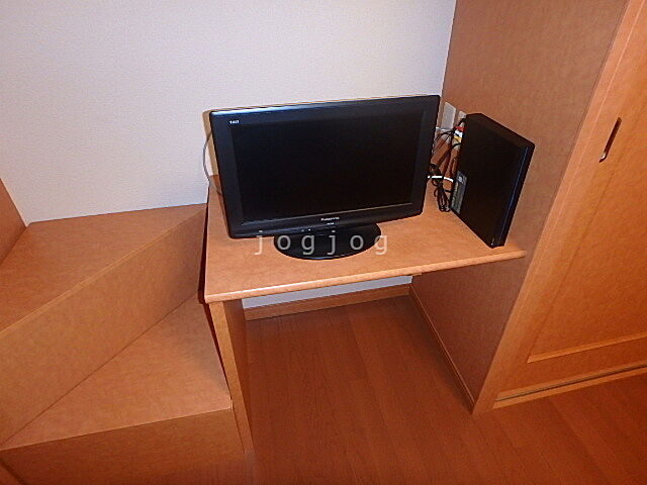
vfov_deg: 63.4
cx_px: 324
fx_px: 393
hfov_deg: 79.0
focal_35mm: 21
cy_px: 242
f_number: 3.5
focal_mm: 3.7
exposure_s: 1/30
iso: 400
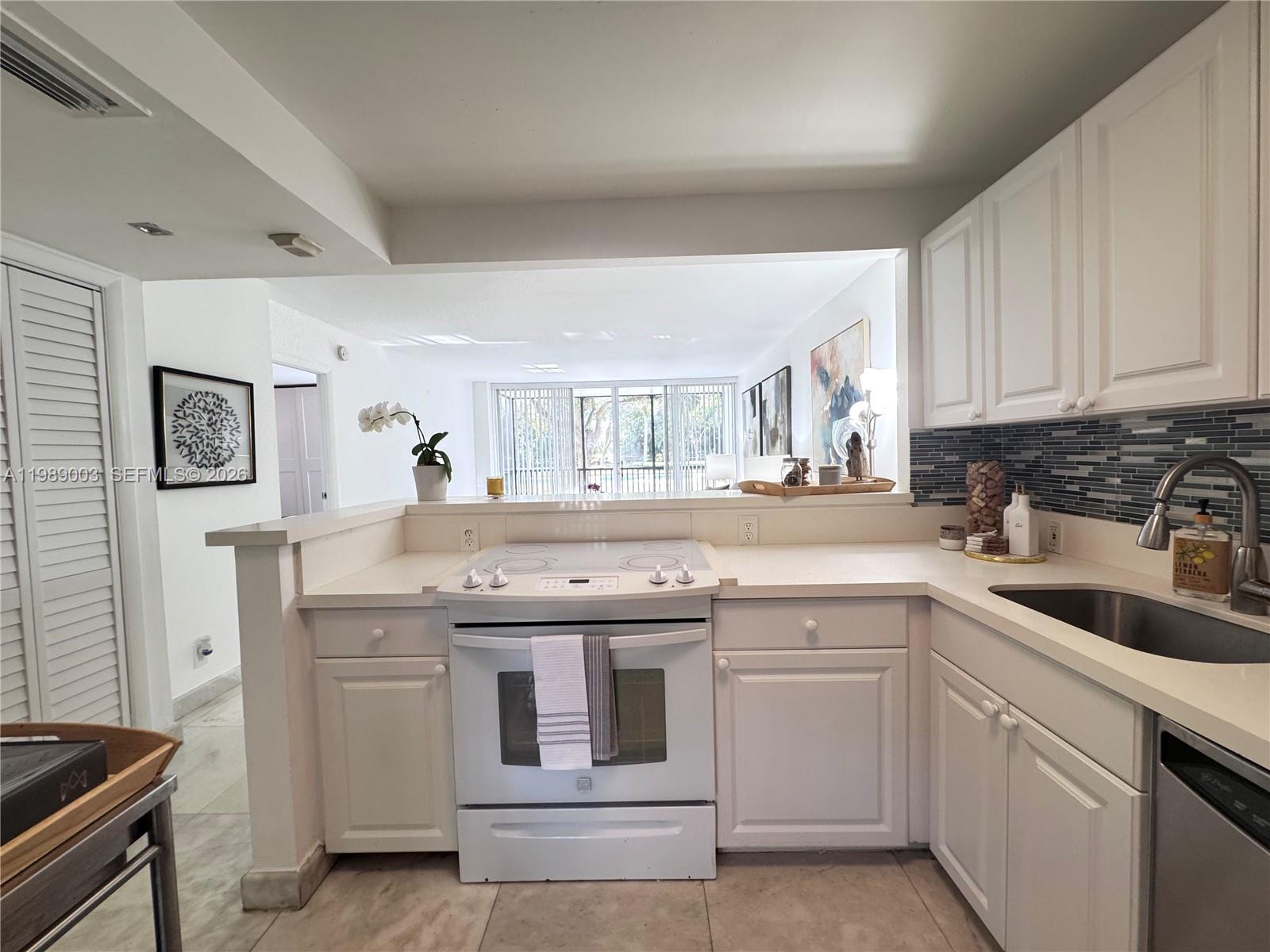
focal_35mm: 14
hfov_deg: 102.1
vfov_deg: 85.7
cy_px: 476
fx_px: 514
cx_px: 635
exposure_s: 1/60
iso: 200
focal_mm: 2.2
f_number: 2.2
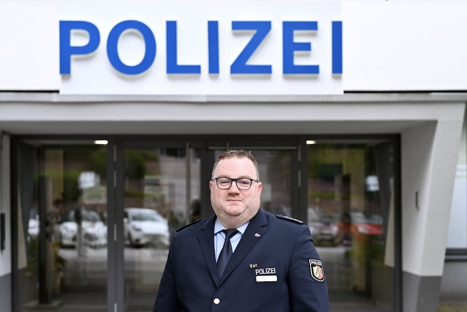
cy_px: 156
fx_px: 908
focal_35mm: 70
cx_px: 234
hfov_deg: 28.8
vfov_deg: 19.5
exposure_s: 1/100
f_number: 3.5
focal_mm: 70
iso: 200
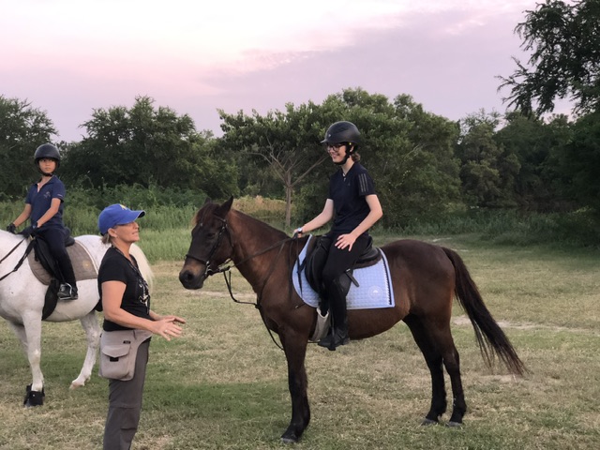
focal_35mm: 52
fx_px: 901
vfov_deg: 28.0
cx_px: 300
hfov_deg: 36.8
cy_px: 225
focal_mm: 6
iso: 125
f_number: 2.4
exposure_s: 1/30
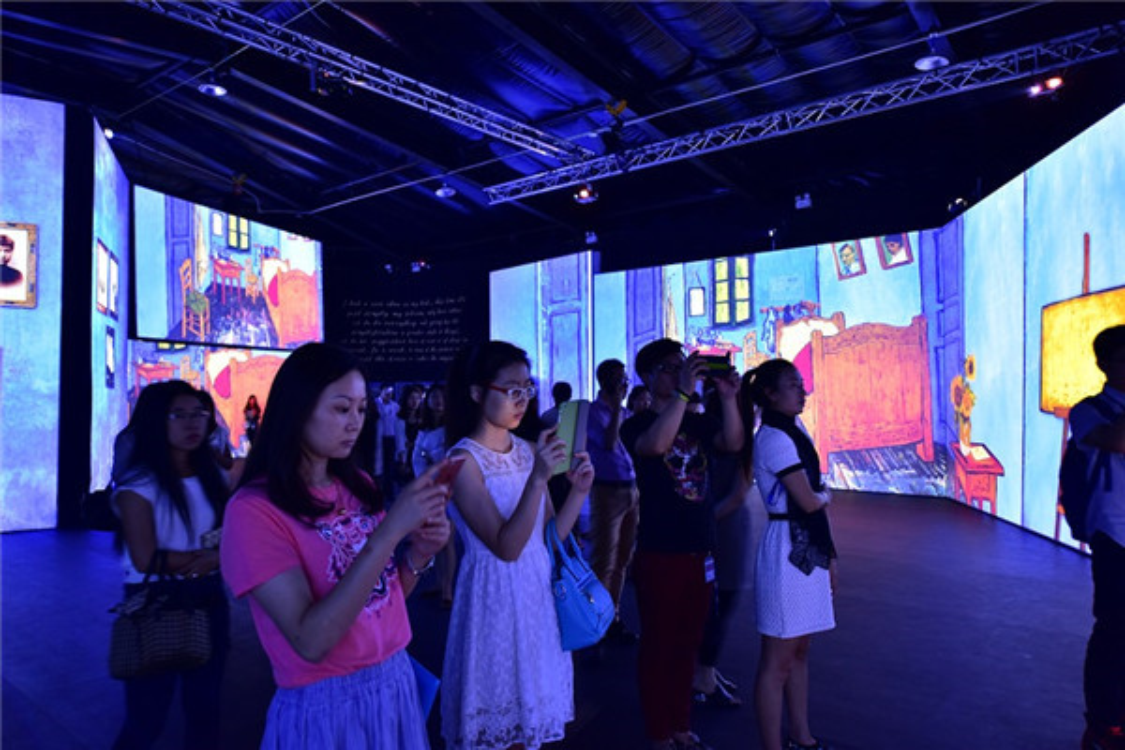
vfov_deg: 53.1
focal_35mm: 24
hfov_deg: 73.7
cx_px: 562
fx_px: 750
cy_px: 375
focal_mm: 24
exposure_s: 1/2.5
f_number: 2.8
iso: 800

# # # # #

§ WORK REQUEST: The full listing must come back exactly as written, with its pictures left out.

§ ANSWER TO THIS EXERCISE:
vfov_deg: 63.4
cx_px: 324
fx_px: 393
hfov_deg: 79.0
focal_35mm: 21
cy_px: 242
f_number: 3.5
focal_mm: 3.7
exposure_s: 1/30
iso: 400
focal_35mm: 14
hfov_deg: 102.1
vfov_deg: 85.7
cy_px: 476
fx_px: 514
cx_px: 635
exposure_s: 1/60
iso: 200
focal_mm: 2.2
f_number: 2.2
cy_px: 156
fx_px: 908
focal_35mm: 70
cx_px: 234
hfov_deg: 28.8
vfov_deg: 19.5
exposure_s: 1/100
f_number: 3.5
focal_mm: 70
iso: 200
focal_35mm: 52
fx_px: 901
vfov_deg: 28.0
cx_px: 300
hfov_deg: 36.8
cy_px: 225
focal_mm: 6
iso: 125
f_number: 2.4
exposure_s: 1/30
vfov_deg: 53.1
focal_35mm: 24
hfov_deg: 73.7
cx_px: 562
fx_px: 750
cy_px: 375
focal_mm: 24
exposure_s: 1/2.5
f_number: 2.8
iso: 800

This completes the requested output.